Start of Block
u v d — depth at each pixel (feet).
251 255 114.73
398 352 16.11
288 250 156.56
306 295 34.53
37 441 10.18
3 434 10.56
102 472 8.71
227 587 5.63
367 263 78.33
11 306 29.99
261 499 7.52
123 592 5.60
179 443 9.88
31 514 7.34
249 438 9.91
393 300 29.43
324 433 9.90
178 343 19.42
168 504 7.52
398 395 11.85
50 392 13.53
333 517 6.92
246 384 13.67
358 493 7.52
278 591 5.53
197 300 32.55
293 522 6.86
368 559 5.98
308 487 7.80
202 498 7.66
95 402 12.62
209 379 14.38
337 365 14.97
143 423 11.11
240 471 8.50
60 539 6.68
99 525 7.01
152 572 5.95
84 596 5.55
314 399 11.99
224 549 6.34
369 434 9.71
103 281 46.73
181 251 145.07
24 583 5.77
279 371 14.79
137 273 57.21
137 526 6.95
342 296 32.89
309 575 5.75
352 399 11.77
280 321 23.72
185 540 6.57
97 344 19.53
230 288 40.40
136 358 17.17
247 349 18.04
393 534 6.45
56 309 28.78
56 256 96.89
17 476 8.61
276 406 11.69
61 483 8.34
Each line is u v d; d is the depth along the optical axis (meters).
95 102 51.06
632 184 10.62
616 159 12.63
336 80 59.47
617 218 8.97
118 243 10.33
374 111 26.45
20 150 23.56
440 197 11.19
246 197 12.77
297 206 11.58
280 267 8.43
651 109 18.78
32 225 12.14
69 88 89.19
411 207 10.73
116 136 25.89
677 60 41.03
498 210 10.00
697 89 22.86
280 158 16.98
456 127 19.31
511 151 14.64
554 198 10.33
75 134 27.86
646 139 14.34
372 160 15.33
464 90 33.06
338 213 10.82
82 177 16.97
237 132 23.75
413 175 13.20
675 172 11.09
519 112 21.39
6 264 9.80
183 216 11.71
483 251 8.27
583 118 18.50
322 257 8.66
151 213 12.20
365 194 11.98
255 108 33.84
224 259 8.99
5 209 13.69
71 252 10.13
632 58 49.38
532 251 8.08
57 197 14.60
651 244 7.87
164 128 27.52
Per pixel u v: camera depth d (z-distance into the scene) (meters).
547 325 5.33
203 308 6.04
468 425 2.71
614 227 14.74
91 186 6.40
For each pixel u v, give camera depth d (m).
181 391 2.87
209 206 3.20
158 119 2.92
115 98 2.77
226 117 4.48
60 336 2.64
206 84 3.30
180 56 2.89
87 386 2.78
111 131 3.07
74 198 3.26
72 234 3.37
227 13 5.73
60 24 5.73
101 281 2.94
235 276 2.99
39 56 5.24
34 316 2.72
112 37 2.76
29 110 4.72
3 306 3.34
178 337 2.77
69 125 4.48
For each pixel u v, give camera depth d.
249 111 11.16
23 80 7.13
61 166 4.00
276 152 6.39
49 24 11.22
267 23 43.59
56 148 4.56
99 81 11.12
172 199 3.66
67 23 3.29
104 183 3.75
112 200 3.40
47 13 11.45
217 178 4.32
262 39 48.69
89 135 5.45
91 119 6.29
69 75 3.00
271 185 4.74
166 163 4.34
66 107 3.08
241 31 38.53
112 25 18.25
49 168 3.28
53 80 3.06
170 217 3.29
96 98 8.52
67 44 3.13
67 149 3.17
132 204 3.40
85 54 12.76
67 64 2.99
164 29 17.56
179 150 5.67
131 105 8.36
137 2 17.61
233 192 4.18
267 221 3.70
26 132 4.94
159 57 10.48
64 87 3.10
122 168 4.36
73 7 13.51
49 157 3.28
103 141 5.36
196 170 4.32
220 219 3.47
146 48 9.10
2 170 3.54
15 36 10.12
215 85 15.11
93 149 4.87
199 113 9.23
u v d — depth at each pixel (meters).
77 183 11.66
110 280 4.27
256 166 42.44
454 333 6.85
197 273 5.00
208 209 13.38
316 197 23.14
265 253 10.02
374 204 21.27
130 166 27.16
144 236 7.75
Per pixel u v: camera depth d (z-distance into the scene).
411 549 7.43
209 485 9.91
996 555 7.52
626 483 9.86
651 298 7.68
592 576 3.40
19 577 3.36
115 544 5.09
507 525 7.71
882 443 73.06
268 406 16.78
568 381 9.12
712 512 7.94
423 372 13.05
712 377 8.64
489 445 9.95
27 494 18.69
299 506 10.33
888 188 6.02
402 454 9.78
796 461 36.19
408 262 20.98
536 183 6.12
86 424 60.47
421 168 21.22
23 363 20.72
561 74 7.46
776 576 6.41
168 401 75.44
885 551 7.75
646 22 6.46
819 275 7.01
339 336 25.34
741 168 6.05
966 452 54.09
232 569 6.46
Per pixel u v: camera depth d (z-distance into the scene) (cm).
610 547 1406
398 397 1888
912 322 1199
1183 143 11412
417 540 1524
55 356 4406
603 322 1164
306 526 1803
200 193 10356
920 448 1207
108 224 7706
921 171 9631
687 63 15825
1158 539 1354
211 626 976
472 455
End of Block
## WHAT THE EXERCISE ASKS
Would it be possible to reproduce all the entries exactly as they appear above?

## ANSWER TO THIS TASK
u v d — depth at each pixel (feet).
251 255 114.73
398 352 16.11
288 250 156.56
306 295 34.53
37 441 10.18
3 434 10.56
102 472 8.71
227 587 5.63
367 263 78.33
11 306 29.99
261 499 7.52
123 592 5.60
179 443 9.88
31 514 7.34
249 438 9.91
393 300 29.43
324 433 9.90
178 343 19.42
168 504 7.52
398 395 11.85
50 392 13.53
333 517 6.92
246 384 13.67
358 493 7.52
278 591 5.53
197 300 32.55
293 522 6.86
368 559 5.98
308 487 7.80
202 498 7.66
95 402 12.62
209 379 14.38
337 365 14.97
143 423 11.11
240 471 8.50
60 539 6.68
99 525 7.01
152 572 5.95
84 596 5.55
314 399 11.99
224 549 6.34
369 434 9.71
103 281 46.73
181 251 145.07
24 583 5.77
279 371 14.79
137 273 57.21
137 526 6.95
342 296 32.89
309 575 5.75
352 399 11.77
280 321 23.72
185 540 6.57
97 344 19.53
230 288 40.40
136 358 17.17
247 349 18.04
393 534 6.45
56 309 28.78
56 256 96.89
17 476 8.61
276 406 11.69
61 483 8.34
Each line is u v d; d is the depth along the optical axis (meters).
95 102 51.06
632 184 10.62
616 159 12.63
336 80 59.47
617 218 8.97
118 243 10.33
374 111 26.45
20 150 23.56
440 197 11.19
246 197 12.77
297 206 11.58
280 267 8.43
651 109 18.78
32 225 12.14
69 88 89.19
411 207 10.73
116 136 25.89
677 60 41.03
498 210 10.00
697 89 22.86
280 158 16.98
456 127 19.31
511 151 14.64
554 198 10.33
75 134 27.86
646 139 14.34
372 160 15.33
464 90 33.06
338 213 10.82
82 177 16.97
237 132 23.75
413 175 13.20
675 172 11.09
519 112 21.39
6 264 9.80
183 216 11.71
483 251 8.27
583 118 18.50
322 257 8.66
151 213 12.20
365 194 11.98
255 108 33.84
224 259 8.99
5 209 13.69
71 252 10.13
632 58 49.38
532 251 8.08
57 197 14.60
651 244 7.87
164 128 27.52
Per pixel u v: camera depth d (z-distance into the scene) (meters).
547 325 5.33
203 308 6.04
468 425 2.71
614 227 14.74
91 186 6.40
For each pixel u v, give camera depth d (m).
181 391 2.87
209 206 3.20
158 119 2.92
115 98 2.77
226 117 4.48
60 336 2.64
206 84 3.30
180 56 2.89
87 386 2.78
111 131 3.07
74 198 3.26
72 234 3.37
227 13 5.73
60 24 5.73
101 281 2.94
235 276 2.99
39 56 5.24
34 316 2.72
112 37 2.76
29 110 4.72
3 306 3.34
178 337 2.77
69 125 4.48
For each pixel u v, give camera depth d.
249 111 11.16
23 80 7.13
61 166 4.00
276 152 6.39
49 24 11.22
267 23 43.59
56 148 4.56
99 81 11.12
172 199 3.66
67 23 3.29
104 183 3.75
112 200 3.40
47 13 11.45
217 178 4.32
262 39 48.69
89 135 5.45
91 119 6.29
69 75 3.00
271 185 4.74
166 163 4.34
66 107 3.08
241 31 38.53
112 25 18.25
49 168 3.28
53 80 3.06
170 217 3.29
96 98 8.52
67 44 3.13
67 149 3.17
132 204 3.40
85 54 12.76
67 64 2.99
164 29 17.56
179 150 5.67
131 105 8.36
137 2 17.61
233 192 4.18
267 221 3.70
26 132 4.94
159 57 10.48
64 87 3.10
122 168 4.36
73 7 13.51
49 157 3.28
103 141 5.36
196 170 4.32
220 219 3.47
146 48 9.10
2 170 3.54
15 36 10.12
215 85 15.11
93 149 4.87
199 113 9.23
u v d — depth at each pixel (meters).
77 183 11.66
110 280 4.27
256 166 42.44
454 333 6.85
197 273 5.00
208 209 13.38
316 197 23.14
265 253 10.02
374 204 21.27
130 166 27.16
144 236 7.75
Per pixel u v: camera depth d (z-distance into the scene).
411 549 7.43
209 485 9.91
996 555 7.52
626 483 9.86
651 298 7.68
592 576 3.40
19 577 3.36
115 544 5.09
507 525 7.71
882 443 73.06
268 406 16.78
568 381 9.12
712 512 7.94
423 372 13.05
712 377 8.64
489 445 9.95
27 494 18.69
299 506 10.33
888 188 6.02
402 454 9.78
796 461 36.19
408 262 20.98
536 183 6.12
86 424 60.47
421 168 21.22
23 363 20.72
561 74 7.46
776 576 6.41
168 401 75.44
885 551 7.75
646 22 6.46
819 275 7.01
339 336 25.34
741 168 6.05
966 452 54.09
232 569 6.46
Per pixel u v: camera depth d (z-distance into the scene) (cm).
610 547 1406
398 397 1888
912 322 1199
1183 143 11412
417 540 1524
55 356 4406
603 322 1164
306 526 1803
200 193 10356
920 448 1207
108 224 7706
921 171 9631
687 63 15825
1158 539 1354
211 626 976
472 455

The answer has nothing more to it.